I agree with you, amych. I think like with anything having to do with humans, it's combination of nature and nurture. Em won't eat squash. She didn't like it as a baby food, but we kept trying it and eventually she would eat it, but she was never as excited about it as she was peas or carrots. We gave her baked squash a few months ago and she didn't want it but she tried it and promptly threw up. We don't bug her about it now. I've seen among people I am acquainted with (and, for the most part don't much care for or respect, so even if they did everything exactly like me, I'd still find fault with it - just to put that caveat out there) who go the "easy" route with food and once they find something their kid likes, they don't make the kid try anything else (she says, slightly hypocritically as her own daughter got two PBJ's for lunch today as she has for the past two weeks).

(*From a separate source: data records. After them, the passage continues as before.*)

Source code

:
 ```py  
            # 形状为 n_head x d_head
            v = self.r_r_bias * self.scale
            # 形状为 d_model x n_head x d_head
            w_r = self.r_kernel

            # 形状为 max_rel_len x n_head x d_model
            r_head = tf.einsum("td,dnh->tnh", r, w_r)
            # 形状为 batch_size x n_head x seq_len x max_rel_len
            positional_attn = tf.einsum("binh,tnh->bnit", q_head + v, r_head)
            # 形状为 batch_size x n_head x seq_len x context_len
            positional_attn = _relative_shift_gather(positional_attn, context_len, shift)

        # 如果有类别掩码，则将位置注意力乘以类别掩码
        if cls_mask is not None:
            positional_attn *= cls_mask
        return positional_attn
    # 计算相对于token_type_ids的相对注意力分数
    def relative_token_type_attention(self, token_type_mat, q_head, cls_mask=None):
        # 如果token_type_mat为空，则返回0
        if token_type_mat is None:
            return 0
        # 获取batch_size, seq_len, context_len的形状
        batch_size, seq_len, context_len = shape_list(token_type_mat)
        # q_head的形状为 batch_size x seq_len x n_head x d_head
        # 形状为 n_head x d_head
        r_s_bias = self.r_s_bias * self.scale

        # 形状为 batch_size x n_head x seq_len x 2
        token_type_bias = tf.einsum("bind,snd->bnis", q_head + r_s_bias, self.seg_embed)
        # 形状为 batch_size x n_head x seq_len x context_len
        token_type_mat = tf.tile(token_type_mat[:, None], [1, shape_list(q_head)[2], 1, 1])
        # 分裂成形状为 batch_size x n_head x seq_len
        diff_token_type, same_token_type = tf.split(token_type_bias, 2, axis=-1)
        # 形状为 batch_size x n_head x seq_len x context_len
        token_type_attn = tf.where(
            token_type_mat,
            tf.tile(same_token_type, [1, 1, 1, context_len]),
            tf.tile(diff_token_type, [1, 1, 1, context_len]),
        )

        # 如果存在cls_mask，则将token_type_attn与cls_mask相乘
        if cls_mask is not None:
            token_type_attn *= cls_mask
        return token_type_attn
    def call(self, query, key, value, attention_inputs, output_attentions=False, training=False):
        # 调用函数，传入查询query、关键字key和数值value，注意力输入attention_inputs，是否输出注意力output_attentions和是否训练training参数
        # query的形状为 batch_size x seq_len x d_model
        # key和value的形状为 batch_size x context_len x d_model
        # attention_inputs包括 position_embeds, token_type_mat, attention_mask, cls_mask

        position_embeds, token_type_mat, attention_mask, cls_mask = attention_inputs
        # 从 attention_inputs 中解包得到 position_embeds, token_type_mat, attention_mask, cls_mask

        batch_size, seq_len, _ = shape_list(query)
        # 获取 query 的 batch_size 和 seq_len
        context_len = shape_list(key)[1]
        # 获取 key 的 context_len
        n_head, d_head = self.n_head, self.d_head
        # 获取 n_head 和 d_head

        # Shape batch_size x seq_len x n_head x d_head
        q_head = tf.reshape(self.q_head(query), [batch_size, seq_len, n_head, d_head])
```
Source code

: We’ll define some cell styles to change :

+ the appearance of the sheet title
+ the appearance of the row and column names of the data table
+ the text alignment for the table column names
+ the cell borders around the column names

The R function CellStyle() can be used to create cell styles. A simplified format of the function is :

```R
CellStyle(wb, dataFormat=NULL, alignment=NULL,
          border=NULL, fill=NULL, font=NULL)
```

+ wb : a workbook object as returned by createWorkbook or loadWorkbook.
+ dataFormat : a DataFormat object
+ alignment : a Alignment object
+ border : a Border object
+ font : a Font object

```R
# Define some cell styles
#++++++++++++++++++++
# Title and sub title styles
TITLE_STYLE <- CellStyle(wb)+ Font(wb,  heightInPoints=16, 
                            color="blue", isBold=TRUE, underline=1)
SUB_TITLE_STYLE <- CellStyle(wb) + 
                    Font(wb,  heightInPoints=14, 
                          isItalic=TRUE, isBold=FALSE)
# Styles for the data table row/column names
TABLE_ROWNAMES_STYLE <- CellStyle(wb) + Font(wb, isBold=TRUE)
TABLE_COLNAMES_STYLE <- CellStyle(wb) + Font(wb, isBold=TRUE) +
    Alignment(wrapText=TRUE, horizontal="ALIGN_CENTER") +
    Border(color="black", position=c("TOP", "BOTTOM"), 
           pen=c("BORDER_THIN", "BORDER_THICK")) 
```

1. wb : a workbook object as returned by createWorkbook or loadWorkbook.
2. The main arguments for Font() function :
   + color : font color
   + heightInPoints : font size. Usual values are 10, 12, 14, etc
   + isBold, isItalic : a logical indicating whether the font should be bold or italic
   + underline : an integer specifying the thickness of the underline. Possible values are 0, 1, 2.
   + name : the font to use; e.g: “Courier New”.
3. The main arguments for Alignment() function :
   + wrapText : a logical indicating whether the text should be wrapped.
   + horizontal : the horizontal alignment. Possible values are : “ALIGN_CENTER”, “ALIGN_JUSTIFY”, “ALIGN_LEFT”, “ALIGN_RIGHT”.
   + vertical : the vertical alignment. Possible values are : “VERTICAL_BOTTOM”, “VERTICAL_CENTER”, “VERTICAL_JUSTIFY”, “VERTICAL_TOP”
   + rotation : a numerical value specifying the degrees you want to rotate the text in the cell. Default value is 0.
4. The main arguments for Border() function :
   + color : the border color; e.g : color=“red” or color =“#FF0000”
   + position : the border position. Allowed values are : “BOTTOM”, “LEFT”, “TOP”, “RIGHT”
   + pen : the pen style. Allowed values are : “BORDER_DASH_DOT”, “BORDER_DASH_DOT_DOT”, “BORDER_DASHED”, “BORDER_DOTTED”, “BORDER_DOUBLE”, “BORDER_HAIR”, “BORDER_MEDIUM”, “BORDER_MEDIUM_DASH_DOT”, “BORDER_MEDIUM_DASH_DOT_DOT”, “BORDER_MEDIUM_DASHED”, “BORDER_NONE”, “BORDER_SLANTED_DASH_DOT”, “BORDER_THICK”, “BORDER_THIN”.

Oh my God, you guys! Why is it so hard to get caffeine. I couldn't take it any longer so I went across the street to get a coffee. Then I went to another building to go to an ATM. As I am entering the 2nd building I trip on some uneven pavement, roll my ankle, fall on my ass, and drop my brand new coffee, which splashes everywhere. (I also seem to be bleeding from the left knee.)
Why do the coffee gods hate me today?
Undeterred, I have bought a third coffee. But it's Tim Horton's, which is kind of rank.
Oh no, Sue! At least you finally have coffee!
(she says, slightly hypocritically as her own daughter got two PBJ's for lunch today as she has for the past two weeks).
Speaking as a person who likes to eat many things (and loved raw onions as a toddler) there is NOTHING WRONG with eating the same thing for lunch many days in a row.